2) When the Spartans needed more manpower, they consistently freed a number of helots in order to help them fight.
My reply to these two main points is generally as follows:
1) The Greeks were hazy on a lot of things, but that didn’t mean the distinction wasn’t important.
2) The Spartans only ever freed helots under threat of war as the evidence currently bears out. As far we know, the Spartans never freed the helots without extreme duress.
I’m also going to focus on two pieces of evidence that as I far as I can tell tend to get overlooked in the discussion of helots:
A) There is at least one testimony that the Spartans enslaved helots in order to sell them (Pausanias 8.51.3). This procedure obviously suggests that the helots were distinct from slaves. There are some problems with this bit of evidence as it is again of a time in crisis in Sparta (though to be fair, pretty much after 370/69 BCE Sparta was always in crisis). It is also possible that the writer, Pausanias, is being a bit sloppy.
B) There is evidence that the Spartans owned slaves in addition to helots.
I have two distinct but related arguments for making this case.
B1) In some sources, for example Xenophon’s Spartan Constitution, he uses a number of Greek words normally reserved for slaves (douloi, oiketai, 1.4, 6.3, 7.5). Now we could simply assume that Xenophon means helots, but elsewhere in the essay Xenophon does use the word helot elsewhere in this essay.
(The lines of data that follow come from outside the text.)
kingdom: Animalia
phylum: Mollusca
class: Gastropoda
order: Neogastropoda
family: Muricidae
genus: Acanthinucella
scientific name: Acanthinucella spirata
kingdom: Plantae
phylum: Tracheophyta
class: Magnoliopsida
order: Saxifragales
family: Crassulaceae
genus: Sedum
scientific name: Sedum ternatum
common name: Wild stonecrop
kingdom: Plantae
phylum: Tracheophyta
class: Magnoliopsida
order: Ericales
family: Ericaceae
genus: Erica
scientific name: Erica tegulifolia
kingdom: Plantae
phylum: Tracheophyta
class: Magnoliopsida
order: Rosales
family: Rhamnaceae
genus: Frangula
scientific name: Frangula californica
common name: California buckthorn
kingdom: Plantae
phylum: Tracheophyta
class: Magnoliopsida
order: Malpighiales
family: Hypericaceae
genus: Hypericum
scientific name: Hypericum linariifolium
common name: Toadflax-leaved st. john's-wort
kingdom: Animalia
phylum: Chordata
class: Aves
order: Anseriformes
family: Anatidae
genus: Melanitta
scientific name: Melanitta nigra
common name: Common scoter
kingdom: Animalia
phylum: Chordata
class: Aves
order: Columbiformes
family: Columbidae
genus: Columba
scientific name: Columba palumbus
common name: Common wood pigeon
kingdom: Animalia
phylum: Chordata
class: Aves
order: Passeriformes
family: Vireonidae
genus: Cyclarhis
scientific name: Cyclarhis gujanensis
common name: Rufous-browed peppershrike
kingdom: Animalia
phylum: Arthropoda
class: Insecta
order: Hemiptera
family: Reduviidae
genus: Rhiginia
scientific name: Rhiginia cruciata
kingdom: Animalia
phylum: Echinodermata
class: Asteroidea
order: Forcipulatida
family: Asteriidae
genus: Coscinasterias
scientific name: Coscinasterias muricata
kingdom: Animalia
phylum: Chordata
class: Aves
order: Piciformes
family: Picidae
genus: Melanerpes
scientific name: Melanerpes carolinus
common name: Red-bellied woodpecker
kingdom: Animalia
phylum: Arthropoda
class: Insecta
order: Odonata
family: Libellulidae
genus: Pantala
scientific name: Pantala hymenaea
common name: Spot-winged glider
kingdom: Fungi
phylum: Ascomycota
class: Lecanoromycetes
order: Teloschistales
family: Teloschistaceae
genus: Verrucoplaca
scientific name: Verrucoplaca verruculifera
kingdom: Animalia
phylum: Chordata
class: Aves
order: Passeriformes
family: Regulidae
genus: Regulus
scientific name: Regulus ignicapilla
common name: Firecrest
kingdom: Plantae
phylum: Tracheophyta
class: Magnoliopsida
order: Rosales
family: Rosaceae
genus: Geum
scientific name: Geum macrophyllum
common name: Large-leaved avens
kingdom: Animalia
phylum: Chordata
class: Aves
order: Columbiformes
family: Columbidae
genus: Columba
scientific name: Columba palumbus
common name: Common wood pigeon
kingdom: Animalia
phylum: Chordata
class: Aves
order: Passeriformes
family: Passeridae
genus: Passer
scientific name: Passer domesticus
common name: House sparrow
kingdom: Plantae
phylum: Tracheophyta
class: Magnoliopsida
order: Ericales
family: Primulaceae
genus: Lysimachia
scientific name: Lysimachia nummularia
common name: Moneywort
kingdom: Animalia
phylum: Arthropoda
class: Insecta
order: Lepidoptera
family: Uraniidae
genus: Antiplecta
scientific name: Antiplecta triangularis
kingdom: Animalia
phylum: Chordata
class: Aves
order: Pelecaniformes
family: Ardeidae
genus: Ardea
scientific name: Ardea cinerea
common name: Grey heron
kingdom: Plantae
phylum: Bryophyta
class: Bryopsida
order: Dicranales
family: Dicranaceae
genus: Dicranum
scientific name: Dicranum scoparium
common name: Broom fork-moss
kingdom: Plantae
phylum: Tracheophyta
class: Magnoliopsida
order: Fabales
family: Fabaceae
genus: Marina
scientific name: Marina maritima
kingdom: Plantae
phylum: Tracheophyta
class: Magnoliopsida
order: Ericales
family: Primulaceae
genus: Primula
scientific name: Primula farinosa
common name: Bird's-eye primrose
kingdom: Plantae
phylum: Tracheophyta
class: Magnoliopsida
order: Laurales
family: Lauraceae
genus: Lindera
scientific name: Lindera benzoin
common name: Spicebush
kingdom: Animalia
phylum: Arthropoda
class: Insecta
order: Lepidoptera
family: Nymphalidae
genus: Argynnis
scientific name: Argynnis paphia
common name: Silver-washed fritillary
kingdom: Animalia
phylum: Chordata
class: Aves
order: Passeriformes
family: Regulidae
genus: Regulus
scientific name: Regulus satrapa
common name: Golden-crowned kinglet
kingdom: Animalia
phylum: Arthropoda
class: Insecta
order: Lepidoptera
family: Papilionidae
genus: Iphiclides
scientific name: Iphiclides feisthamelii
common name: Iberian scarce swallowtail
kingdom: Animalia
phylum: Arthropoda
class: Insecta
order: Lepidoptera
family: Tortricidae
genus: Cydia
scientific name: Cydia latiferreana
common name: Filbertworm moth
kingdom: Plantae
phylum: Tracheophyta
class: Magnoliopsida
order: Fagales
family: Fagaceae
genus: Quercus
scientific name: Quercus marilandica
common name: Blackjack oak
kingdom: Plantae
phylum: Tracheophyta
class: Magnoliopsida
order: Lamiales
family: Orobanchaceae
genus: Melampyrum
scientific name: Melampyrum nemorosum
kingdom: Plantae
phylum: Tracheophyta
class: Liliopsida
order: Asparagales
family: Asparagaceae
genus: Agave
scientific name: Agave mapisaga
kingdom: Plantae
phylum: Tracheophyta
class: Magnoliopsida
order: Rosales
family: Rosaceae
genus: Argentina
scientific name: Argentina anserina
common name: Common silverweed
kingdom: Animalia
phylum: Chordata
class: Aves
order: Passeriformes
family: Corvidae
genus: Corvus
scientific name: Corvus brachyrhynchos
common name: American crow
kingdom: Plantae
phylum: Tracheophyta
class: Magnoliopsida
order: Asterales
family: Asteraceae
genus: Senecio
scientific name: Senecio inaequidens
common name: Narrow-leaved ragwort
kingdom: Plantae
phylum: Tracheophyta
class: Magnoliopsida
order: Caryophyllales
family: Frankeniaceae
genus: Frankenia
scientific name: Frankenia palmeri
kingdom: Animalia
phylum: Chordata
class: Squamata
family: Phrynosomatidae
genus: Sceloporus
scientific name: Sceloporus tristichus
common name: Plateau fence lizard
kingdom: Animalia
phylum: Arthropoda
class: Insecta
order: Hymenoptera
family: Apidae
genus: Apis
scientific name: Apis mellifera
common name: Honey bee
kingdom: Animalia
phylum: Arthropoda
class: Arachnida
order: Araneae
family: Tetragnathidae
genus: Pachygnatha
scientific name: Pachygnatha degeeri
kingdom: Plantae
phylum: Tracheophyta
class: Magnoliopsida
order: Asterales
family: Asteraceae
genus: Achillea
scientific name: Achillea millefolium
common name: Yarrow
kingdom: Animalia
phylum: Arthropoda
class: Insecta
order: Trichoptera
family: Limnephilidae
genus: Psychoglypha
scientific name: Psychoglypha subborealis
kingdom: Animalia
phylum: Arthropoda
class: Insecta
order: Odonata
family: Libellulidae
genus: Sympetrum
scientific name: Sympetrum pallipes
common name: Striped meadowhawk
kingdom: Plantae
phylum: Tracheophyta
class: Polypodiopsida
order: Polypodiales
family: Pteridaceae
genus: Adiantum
B2) For a long while modern scholars assumed that in Archaic and Classical Sparta, the government had complete control over all property, most especially the distribution of land. This view has always had problems, the most basic being that there are a number of pieces of evidence for the existence of rich Spartans, for example Spartan who won chariot races. This is a good example because chariot races required one to own four horses. Owning four horses requires that you feed those horses, which in turn suggests that there were Spartans who had the land and the labor to work that land in order to create food to feed those horses. Modern confusion over Spartan property arouse because the ancient Spartans were themselves confused. The Spartans had a legendary law-giver named Lycurgus, to whom they credited a number of practices, including their penchant for oral rather than written laws. Over time one of the Spartans, and other Greeks, assigned to Lycurgus the idea that the Spartan state should have complete control over how to divide up land. This idea eventually became so popular that in the third century BCE a Spartan king, Cleomenes, actually made it law. This proposal did not last long, but it lasted long enough that it was easy for both the Spartans and those who studied them to assume that it was how they had organized their property for many centuries.